Abstract Soft robotics offers unprecedented adaptability and safety in human-machine interactions but faces challenges in achieving energy-efficient bidirectional movement with simplified pneumatic systems. Study introduces an innovative soft pneumatic actuator design concept with high-efficiency inspired by inchworm locomotion, featuring a single air pathway for bidirectional control. The design utilizes a unique 45°sloped tail and strategically placed contact areas, enabling efficient bidirectional movement through a stick-slip mechanism controlled by modulating air pressure and actuation frequency. The study demonstrates a 31.2% reduction in internal energy consumption and a 36.4% improvement in energy-to-motion efficiency compared to conventional designs with complicated structures.

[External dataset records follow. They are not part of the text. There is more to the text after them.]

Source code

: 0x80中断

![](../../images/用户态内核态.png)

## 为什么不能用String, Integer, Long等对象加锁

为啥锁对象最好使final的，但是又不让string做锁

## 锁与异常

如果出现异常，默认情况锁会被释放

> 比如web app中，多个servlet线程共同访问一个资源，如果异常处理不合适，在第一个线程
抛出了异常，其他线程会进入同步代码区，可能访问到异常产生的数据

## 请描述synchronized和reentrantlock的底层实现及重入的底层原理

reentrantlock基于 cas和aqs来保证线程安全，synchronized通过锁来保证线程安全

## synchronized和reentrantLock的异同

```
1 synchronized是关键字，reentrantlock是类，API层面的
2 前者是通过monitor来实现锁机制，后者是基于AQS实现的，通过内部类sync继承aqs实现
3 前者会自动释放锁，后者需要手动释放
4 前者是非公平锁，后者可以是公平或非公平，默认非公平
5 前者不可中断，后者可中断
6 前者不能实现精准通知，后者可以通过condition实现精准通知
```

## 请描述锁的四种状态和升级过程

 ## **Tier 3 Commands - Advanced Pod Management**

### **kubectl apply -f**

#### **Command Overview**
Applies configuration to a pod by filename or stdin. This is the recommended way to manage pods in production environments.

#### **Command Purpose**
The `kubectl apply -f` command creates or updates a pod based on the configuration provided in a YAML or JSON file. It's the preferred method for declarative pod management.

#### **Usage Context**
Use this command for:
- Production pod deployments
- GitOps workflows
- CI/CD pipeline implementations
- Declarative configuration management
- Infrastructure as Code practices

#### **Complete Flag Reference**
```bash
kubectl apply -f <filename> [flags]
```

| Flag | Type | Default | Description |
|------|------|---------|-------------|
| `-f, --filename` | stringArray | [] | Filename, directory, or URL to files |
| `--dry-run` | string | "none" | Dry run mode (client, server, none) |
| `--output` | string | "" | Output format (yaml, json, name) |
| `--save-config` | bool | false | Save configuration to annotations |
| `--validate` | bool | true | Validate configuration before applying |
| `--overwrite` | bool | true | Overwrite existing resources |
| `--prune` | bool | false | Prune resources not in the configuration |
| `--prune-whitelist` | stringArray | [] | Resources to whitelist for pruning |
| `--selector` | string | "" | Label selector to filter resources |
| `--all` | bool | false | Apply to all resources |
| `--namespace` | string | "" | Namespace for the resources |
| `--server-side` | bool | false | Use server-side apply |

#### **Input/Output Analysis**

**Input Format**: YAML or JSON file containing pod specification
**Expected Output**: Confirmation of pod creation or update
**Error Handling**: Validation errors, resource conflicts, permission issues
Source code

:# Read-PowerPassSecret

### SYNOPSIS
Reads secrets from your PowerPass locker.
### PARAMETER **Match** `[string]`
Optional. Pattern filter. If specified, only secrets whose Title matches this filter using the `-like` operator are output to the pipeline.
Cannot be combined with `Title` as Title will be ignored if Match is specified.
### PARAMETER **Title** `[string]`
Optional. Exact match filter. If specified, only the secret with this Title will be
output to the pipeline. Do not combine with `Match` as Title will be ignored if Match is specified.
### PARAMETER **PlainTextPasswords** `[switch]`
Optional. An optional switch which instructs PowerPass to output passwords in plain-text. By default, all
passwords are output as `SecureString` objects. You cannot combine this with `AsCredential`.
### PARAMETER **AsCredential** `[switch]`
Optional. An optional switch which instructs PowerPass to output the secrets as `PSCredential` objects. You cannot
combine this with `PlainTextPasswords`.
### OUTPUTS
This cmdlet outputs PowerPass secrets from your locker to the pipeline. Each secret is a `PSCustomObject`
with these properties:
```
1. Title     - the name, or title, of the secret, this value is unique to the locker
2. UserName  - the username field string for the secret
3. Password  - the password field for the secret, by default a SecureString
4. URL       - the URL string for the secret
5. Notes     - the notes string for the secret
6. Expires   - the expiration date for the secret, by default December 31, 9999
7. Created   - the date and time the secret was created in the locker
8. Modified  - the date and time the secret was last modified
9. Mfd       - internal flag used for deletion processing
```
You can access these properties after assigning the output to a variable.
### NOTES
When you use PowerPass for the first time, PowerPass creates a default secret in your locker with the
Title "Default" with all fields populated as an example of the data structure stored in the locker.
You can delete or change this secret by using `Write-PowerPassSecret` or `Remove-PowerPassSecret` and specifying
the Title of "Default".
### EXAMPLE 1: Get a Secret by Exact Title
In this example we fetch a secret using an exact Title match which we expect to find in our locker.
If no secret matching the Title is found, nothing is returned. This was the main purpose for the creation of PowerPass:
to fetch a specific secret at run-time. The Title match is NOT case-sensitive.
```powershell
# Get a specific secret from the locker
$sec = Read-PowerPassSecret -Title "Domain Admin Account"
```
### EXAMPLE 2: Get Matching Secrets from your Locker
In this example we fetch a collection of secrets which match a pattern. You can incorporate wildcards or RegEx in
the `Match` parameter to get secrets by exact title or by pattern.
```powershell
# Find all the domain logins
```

New metrics, including the energy efficiency ratio (EER, Internal energy/Kinetic energy) and bending efficiency (BE), are introduced to evaluate actuator performance. The study reveals an exponential relationship between bending angle and length-to-height L/H, with θmax of 71° at the lowest L/H ratio. Rigorous testing across diverse surface conditions validates the efficiency of the approach, with the actuator demonstrating consistent performance on surfaces with static friction coefficients ranging from 0.3 to 1.7. Analysis of bending dynamics, velocity characteristics, and energy consumption across various pressure ranges (100-400 kPa) and frequencies (1/8 Hz to 1.0 Hz) provides a framework for fine-tuning soft actuators. This research contributes to the design of energy-efficient soft robotics, paving the way for more adaptable and energy-conscious systems with potential applications in medical devices, industrial manipulators.